_Dataset extract_
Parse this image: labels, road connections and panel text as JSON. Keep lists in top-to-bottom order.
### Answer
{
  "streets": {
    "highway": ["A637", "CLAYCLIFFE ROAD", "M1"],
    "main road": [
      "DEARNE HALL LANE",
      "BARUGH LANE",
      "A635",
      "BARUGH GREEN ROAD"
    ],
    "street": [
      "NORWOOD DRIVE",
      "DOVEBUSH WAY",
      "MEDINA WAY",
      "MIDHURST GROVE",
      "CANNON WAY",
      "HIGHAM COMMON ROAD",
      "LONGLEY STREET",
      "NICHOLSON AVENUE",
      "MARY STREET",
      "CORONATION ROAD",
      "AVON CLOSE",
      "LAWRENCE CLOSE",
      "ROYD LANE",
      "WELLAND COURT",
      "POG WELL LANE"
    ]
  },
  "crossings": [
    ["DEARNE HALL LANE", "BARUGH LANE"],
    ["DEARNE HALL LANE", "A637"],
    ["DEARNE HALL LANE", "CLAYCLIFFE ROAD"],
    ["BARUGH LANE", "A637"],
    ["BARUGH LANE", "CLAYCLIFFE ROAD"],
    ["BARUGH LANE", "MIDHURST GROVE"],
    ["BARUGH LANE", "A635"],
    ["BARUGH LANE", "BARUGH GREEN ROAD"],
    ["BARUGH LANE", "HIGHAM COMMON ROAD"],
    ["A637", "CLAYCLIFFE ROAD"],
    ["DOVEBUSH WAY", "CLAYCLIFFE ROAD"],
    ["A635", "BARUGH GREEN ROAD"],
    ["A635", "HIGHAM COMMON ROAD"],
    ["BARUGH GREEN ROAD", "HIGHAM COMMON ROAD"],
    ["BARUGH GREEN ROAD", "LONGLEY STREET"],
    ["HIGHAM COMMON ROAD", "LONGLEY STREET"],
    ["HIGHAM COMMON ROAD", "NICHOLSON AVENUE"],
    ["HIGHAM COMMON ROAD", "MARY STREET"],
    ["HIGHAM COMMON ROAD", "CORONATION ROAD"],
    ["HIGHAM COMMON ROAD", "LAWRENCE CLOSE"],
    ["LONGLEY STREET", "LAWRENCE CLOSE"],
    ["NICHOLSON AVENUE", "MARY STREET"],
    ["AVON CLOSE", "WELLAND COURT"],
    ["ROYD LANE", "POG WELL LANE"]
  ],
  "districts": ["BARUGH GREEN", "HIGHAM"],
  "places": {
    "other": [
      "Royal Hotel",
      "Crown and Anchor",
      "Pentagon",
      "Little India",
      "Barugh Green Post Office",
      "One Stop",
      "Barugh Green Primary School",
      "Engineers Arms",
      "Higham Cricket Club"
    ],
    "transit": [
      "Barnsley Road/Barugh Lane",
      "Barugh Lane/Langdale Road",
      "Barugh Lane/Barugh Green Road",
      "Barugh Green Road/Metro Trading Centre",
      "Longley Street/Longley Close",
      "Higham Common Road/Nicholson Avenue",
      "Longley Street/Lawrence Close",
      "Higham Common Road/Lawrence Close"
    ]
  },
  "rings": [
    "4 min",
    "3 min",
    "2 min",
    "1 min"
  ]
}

_Exercise goal_
Read the records above. Show each line that has the string "CLAYCLIFFE".

_Solved problem_
    "highway": ["A637", "CLAYCLIFFE ROAD", "M1"],
    ["DEARNE HALL LANE", "CLAYCLIFFE ROAD"],
    ["BARUGH LANE", "CLAYCLIFFE ROAD"],
    ["A637", "CLAYCLIFFE ROAD"],
    ["DOVEBUSH WAY", "CLAYCLIFFE ROAD"],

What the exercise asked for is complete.